## [WHAT IS BEING ASKED]
When you reach the line with "Output is sent" in the data below, begin printing lines exactly, and stop once the line with "#### **Genomic_fasta_files**" has been printed.

[SOURCE INFORMATION — start]

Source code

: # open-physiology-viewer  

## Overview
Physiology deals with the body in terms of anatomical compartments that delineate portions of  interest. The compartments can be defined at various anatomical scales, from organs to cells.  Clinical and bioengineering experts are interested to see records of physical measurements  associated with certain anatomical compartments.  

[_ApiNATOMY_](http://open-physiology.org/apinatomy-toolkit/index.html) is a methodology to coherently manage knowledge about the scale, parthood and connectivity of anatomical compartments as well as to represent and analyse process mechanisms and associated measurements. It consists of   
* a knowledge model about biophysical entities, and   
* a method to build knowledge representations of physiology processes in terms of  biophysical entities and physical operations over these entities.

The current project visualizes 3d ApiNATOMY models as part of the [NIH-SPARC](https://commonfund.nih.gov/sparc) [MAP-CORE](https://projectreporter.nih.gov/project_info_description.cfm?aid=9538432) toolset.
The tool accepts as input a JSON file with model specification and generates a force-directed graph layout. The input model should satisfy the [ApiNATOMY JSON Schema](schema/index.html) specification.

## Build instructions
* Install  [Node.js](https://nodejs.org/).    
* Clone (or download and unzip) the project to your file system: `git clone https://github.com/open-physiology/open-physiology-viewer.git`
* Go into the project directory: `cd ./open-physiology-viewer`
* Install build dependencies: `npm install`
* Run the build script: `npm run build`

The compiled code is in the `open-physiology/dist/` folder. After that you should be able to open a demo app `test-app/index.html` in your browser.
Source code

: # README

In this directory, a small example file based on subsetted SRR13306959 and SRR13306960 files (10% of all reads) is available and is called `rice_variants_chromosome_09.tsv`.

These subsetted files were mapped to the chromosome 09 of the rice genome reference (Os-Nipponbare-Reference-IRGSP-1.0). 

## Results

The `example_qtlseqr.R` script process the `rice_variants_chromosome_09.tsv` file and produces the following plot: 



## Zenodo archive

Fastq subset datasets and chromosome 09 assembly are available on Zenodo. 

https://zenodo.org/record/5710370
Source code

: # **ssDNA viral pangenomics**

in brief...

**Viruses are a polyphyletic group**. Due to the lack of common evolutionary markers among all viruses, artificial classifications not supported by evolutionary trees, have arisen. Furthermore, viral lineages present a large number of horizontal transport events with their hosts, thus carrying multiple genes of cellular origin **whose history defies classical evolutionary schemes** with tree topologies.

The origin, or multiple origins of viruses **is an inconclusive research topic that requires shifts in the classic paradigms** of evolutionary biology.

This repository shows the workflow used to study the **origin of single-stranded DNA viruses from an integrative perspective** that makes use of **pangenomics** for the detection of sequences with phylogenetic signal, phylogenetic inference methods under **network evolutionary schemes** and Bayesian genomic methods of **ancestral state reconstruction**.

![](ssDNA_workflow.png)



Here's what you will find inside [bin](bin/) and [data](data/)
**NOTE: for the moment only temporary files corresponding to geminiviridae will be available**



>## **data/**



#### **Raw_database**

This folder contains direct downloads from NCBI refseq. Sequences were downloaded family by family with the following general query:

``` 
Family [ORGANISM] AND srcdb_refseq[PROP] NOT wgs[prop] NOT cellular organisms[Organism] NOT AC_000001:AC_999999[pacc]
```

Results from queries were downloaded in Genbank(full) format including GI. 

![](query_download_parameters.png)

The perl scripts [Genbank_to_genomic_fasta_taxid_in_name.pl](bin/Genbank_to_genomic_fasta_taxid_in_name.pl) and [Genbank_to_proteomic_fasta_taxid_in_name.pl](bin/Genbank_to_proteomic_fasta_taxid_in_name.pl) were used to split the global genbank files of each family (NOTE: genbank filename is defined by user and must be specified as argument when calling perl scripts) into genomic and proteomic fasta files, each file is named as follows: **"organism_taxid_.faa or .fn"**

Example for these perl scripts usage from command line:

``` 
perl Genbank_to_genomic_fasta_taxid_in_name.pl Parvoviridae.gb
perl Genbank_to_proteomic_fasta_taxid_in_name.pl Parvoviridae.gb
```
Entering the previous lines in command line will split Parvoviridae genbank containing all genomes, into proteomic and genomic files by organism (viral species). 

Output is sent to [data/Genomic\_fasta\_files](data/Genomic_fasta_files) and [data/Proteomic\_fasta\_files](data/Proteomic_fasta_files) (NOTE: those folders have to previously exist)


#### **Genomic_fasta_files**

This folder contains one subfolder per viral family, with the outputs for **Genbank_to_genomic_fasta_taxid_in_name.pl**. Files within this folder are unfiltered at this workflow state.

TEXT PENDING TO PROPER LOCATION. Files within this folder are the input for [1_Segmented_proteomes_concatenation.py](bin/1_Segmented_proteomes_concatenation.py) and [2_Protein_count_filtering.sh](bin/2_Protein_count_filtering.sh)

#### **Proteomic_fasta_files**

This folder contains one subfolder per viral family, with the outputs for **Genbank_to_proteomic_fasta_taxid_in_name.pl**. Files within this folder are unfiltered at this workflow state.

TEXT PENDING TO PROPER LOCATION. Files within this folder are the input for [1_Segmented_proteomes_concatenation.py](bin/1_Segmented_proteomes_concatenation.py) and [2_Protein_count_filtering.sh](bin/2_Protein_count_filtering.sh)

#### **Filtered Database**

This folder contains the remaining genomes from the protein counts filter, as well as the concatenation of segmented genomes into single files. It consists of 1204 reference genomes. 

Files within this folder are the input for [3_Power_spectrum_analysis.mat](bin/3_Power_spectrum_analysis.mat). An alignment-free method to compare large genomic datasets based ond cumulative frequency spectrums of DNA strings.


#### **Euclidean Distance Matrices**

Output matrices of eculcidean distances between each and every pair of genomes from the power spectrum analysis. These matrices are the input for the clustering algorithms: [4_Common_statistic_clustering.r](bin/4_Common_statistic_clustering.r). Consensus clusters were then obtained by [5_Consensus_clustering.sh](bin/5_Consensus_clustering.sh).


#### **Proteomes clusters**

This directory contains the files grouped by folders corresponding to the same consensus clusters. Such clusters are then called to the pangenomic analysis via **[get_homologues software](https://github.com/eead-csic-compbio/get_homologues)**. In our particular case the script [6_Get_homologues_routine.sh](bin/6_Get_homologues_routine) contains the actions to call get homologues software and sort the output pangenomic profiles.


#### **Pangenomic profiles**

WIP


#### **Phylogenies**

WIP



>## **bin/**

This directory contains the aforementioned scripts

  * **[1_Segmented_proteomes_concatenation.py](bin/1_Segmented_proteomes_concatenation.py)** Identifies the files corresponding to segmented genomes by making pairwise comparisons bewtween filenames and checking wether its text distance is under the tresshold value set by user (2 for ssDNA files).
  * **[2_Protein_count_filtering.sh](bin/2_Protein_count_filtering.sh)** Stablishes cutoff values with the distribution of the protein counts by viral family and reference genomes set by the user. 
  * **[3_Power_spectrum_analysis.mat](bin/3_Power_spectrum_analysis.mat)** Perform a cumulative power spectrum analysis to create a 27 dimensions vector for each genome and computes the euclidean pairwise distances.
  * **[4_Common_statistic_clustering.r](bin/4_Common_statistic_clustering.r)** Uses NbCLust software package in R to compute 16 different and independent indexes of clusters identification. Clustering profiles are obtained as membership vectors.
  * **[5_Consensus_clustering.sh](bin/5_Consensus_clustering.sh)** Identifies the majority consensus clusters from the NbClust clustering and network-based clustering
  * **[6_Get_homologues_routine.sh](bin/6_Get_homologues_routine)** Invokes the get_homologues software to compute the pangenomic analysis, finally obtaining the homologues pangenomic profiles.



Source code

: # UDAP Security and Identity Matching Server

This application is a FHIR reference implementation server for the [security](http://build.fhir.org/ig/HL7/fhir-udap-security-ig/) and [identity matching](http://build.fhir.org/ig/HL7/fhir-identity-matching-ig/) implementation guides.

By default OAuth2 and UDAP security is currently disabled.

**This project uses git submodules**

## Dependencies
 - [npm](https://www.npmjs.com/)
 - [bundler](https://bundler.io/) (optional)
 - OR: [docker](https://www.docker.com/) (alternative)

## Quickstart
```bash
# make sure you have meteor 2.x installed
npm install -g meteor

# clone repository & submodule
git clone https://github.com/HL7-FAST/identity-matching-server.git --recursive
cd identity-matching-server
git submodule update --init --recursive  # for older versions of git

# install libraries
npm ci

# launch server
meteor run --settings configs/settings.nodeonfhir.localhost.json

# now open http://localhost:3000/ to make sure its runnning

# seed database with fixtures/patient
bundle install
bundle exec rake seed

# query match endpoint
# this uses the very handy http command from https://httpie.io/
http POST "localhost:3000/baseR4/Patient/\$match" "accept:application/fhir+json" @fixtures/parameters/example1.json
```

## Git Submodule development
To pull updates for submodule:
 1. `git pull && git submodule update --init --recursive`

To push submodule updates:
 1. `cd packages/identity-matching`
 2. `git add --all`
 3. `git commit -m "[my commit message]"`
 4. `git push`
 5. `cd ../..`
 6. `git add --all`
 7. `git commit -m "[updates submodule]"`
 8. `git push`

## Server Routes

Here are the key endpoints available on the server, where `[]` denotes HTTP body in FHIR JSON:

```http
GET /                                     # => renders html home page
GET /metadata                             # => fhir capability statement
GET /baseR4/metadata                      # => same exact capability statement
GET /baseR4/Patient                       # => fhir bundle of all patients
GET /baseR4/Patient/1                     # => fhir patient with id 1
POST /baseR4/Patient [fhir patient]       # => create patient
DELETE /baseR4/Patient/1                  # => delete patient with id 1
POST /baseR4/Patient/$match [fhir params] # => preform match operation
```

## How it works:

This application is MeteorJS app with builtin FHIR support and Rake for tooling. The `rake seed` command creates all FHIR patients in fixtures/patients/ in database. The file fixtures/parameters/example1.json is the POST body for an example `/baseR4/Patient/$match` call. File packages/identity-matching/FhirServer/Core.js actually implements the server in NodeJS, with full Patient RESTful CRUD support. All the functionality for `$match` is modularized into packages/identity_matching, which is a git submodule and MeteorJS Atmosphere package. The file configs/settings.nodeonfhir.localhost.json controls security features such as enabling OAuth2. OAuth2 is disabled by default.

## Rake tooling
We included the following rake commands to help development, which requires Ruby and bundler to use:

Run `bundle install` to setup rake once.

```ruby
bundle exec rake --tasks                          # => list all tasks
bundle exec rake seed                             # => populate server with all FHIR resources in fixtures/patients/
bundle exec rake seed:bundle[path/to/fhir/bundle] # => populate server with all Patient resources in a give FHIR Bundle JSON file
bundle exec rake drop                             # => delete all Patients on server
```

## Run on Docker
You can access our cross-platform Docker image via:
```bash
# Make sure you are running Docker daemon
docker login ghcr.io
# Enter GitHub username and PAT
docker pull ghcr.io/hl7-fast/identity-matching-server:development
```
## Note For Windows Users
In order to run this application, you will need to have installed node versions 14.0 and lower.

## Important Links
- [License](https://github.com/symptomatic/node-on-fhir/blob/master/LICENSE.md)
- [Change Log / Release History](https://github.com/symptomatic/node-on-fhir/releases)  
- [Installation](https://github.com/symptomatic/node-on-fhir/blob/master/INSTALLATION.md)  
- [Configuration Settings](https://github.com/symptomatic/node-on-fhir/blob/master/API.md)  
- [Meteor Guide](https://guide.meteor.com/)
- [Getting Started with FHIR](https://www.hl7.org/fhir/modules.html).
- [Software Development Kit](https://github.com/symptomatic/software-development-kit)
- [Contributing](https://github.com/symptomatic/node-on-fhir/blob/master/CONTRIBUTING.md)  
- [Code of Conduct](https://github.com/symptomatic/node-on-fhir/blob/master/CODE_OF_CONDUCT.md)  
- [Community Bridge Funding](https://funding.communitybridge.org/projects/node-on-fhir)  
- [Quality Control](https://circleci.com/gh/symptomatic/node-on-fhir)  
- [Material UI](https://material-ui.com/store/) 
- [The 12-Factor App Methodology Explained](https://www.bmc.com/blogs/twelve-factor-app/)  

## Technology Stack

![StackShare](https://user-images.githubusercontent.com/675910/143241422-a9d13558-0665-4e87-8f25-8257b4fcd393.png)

[SOURCE INFORMATION — finish]

## [THE COMPLETED TASK]
Output is sent to [data/Genomic\_fasta\_files](data/Genomic_fasta_files) and [data/Proteomic\_fasta\_files](data/Proteomic_fasta_files) (NOTE: those folders have to previously exist)


#### **Genomic_fasta_files**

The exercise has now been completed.